I feel that it is a period of transition, and that this thread, even though it has been uncomfortable to read (my opinion only) at times, it is dealing with 'the elephant in the room'- that this isn't a perfect board that it has gone tits up at times, that sometimes feelings have been hurt and posters have felt rejection(?)but the common theme is that we all have dc's with special needs and we all need practical and emotional support x

ScramVonChubby · 11/03/2011 09:46

'Too often 'I am my child's only advocate' becomes an excuse not to consider anyone else.

Interesting.

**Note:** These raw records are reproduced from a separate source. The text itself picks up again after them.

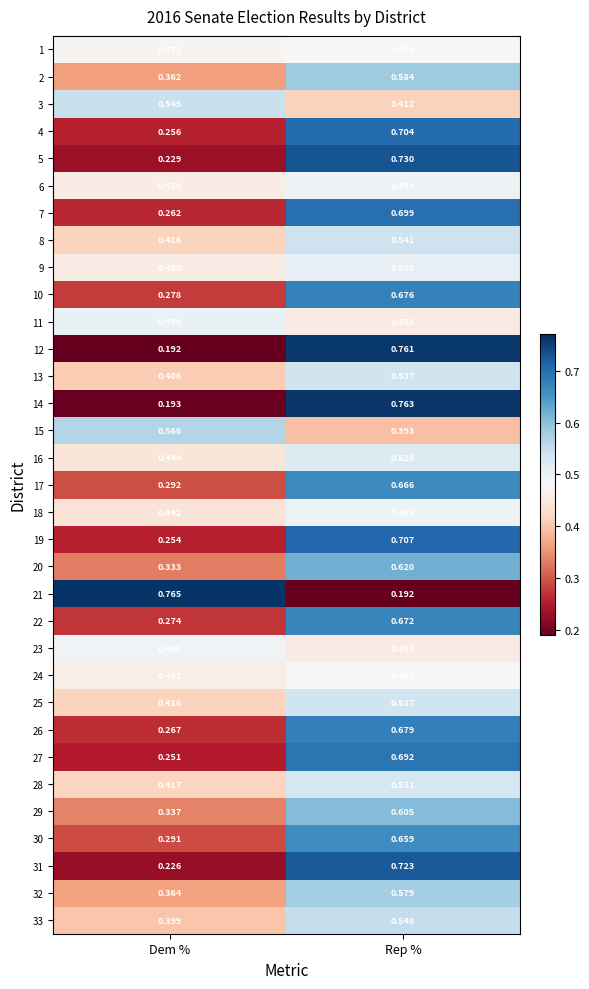

Rank the categories by 13 value from highest to lowest.

Rep %, Dem %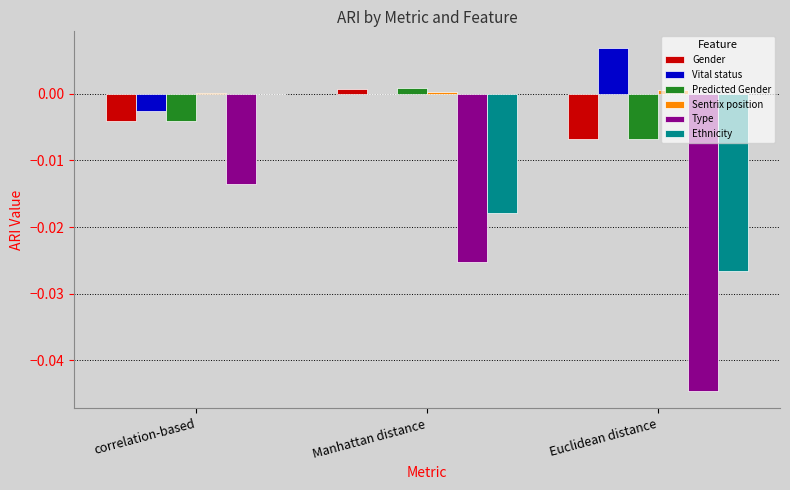

At which label does Predicted Gender first exceed 0?

Manhattan distance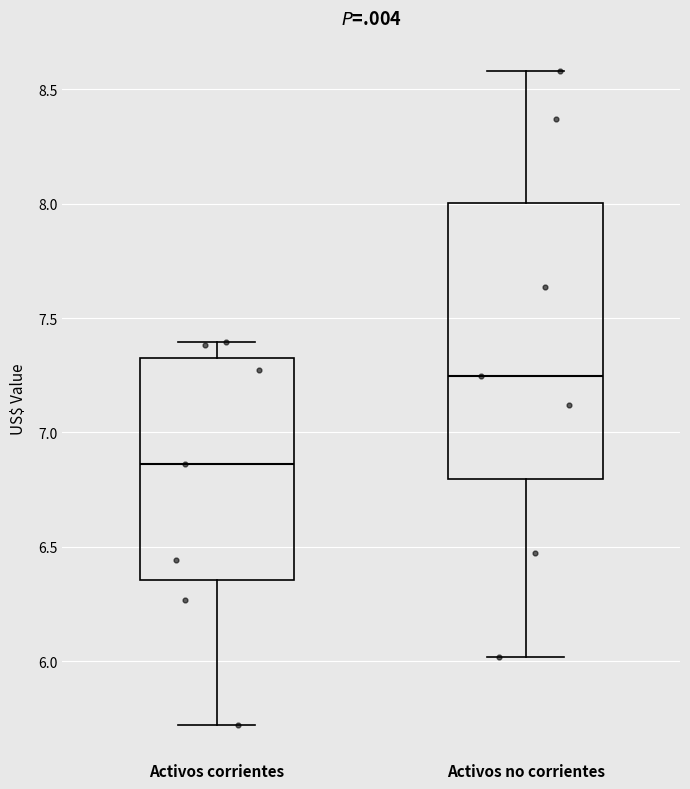

Which box has the lowest median line?

Activos corrientes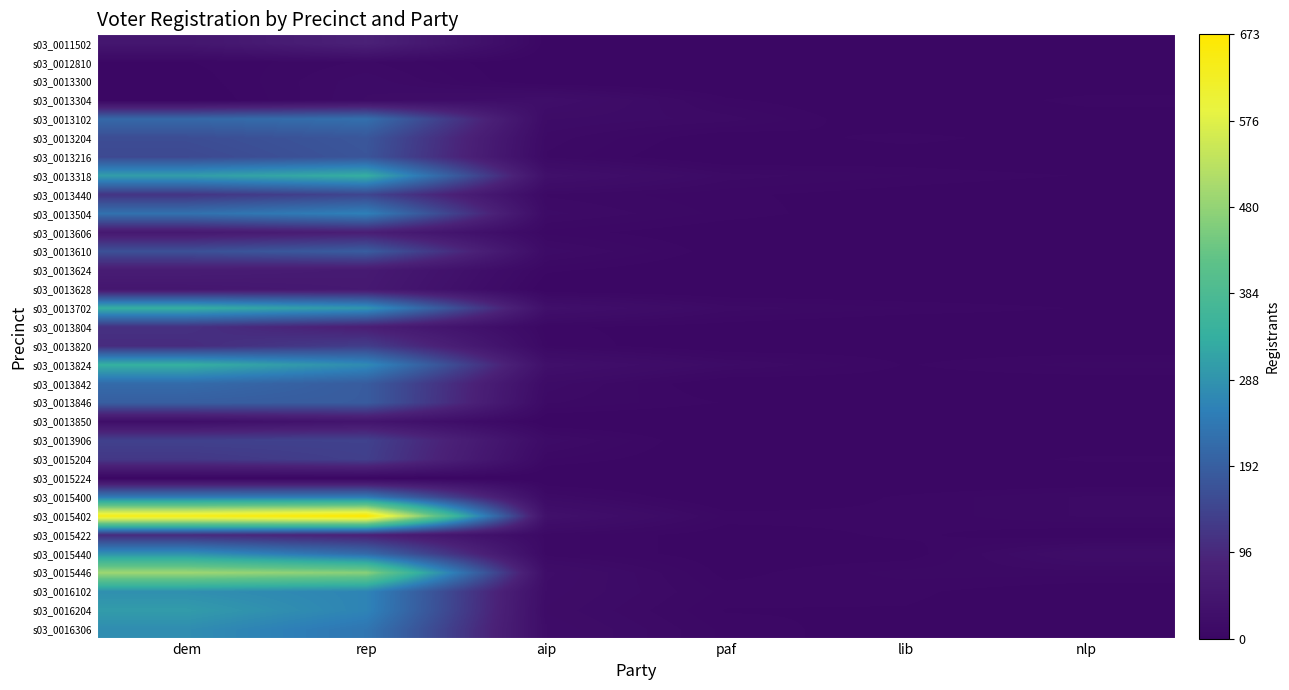

Which label corresponds to the largest value in the chart?

rep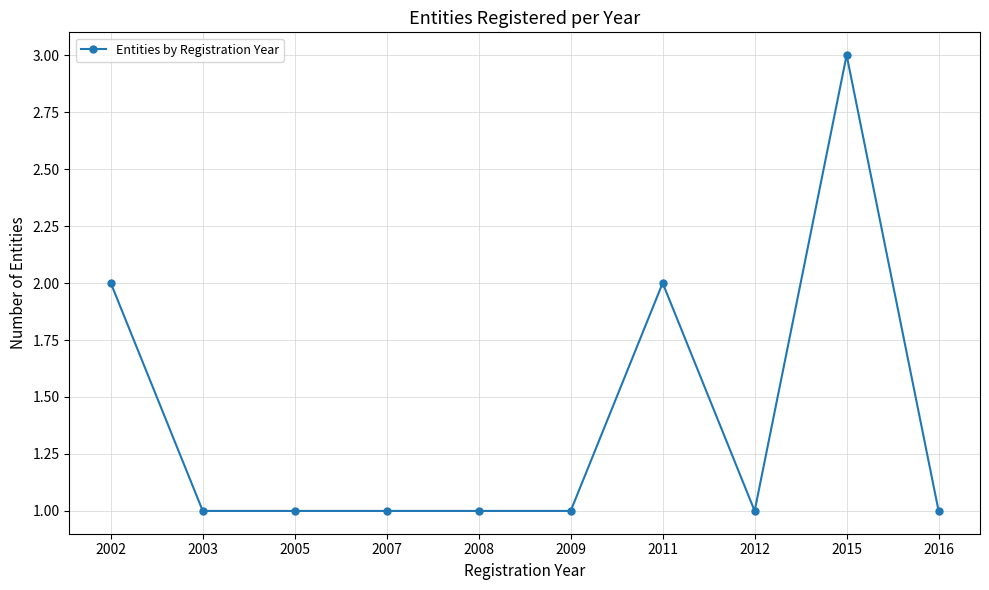

Read the value at 2007.

1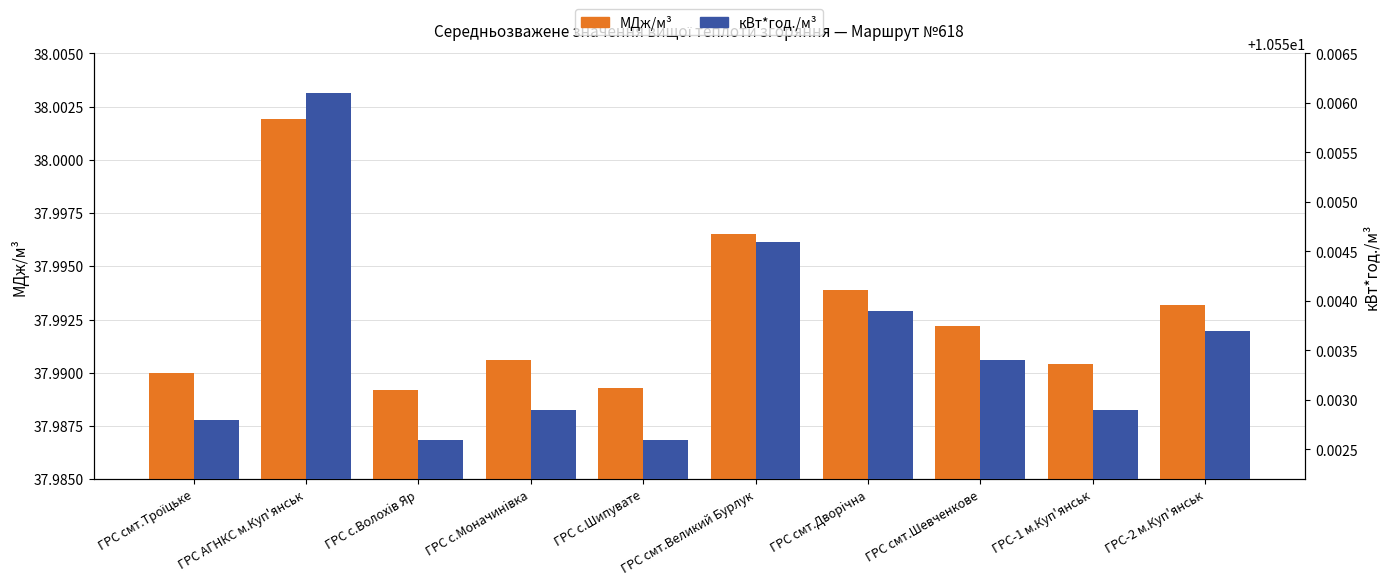

Which category has the lowest value in the МДж/м³ series?

ГРС с.Волохiв Яр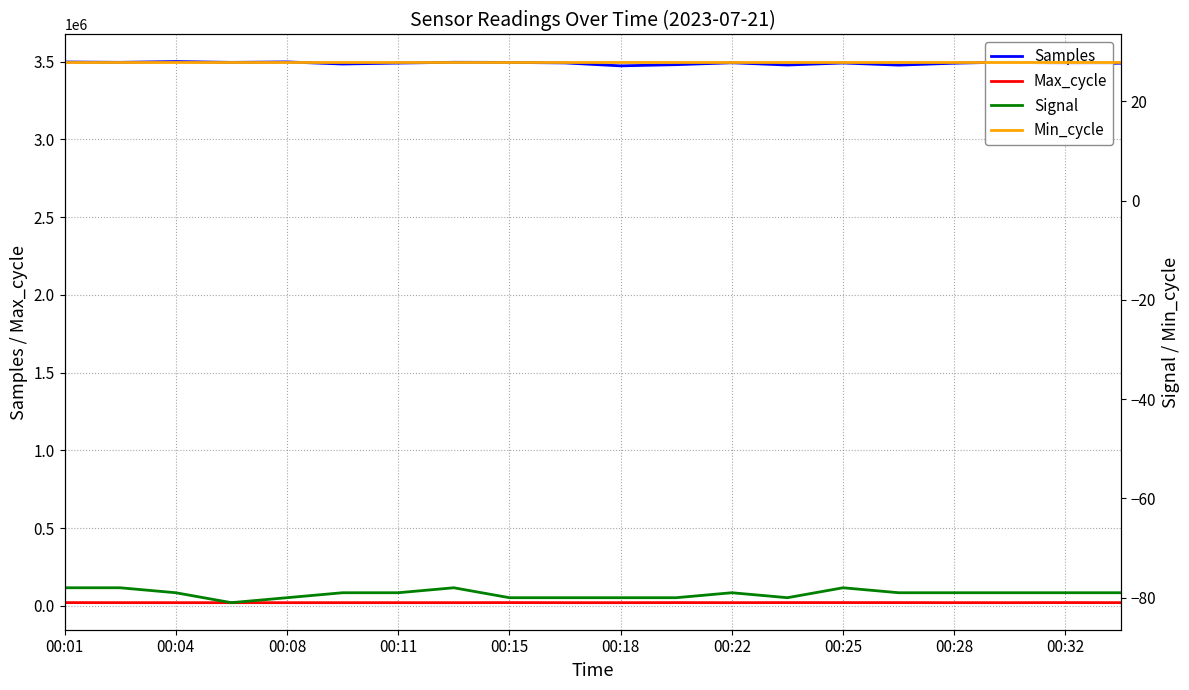

Reading left to right, transcribe all the data shown in this chart.

Samples: 3496959	3494721	3499780	3494503	3497388	3483903	3489992	3495097	3494254	3490921	3472053	3479706	3491827	3477407	3490499	3476766	3489155	3496814	3484274	3489282
Max_cycle: 20298	20010	19919	19909	19917	19917	19935	19909	20378	19924	19914	20345	19919	20410	20386	20322	19964	19913	20415	20034
Signal: -78	-78	-79	-81	-80	-79	-79	-78	-80	-80	-80	-80	-79	-80	-78	-79	-79	-79	-79	-79
Min_cycle: 28	28	28	28	28	28	28	28	28	28	28	28	28	28	28	28	28	28	28	28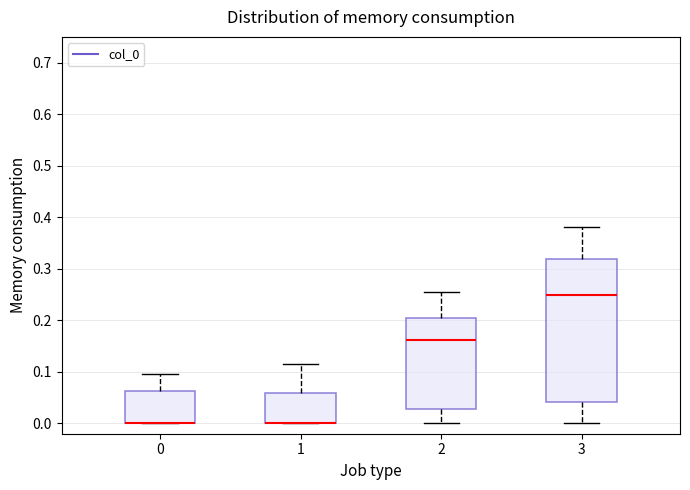

Comparing the boxes themselves (not the whiskers), which one is the tallest?

3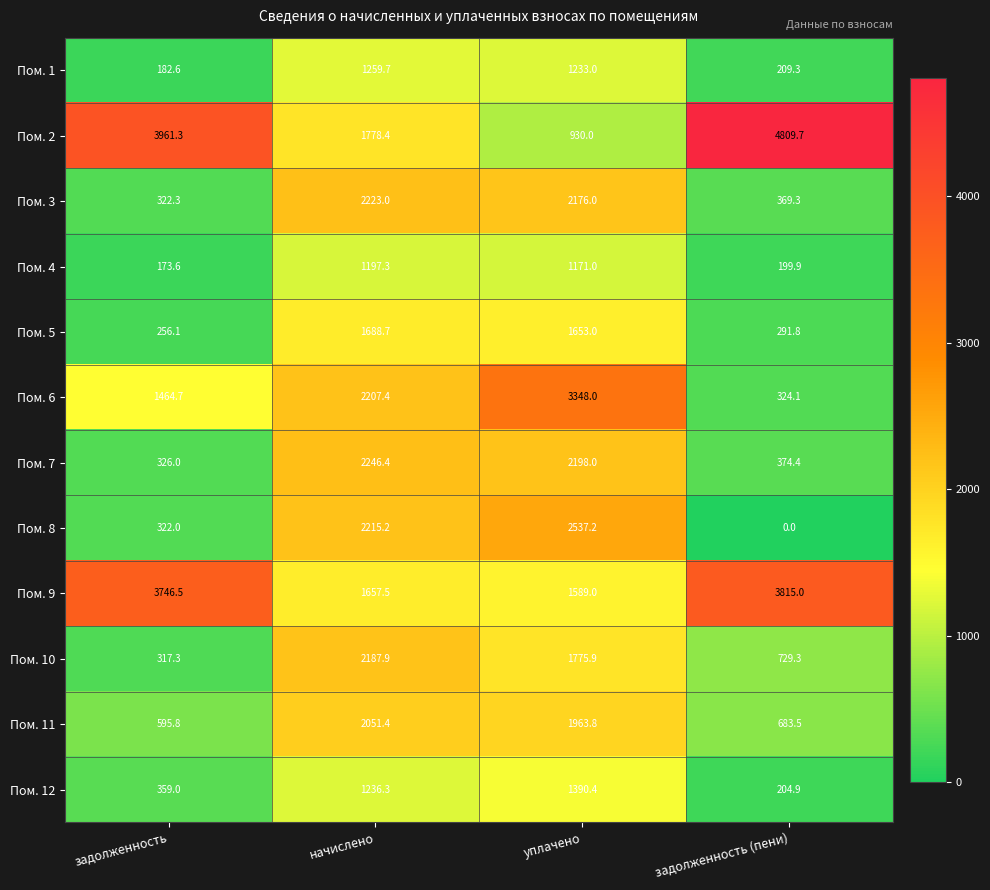

What is the difference between the Пом. 9 values at начислено and уплачено?

68.5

As many will know I have really struggled with guilt that ds1 has aaplce in a unit that could only take 2 chidlren this year, and that the other family spent thousands to get their place.

But... what else do we do? Do I stand aside and say 'look, I know ds1 will end up in jail or worse (his bullemia seems to be abck) if he dosn;t get help but that child is technically more severely ASD than ds1 so here's the palce?'

That's wrong in so many ways!

Almost everyone on MN participates in an effective dual approach: wefight for our own kids as we must but equally we advise others, complain about services and their lack, spread news about new legislation etc.

As long as that angle goes on then tehre's nothing bad about the general MNSN appraoch.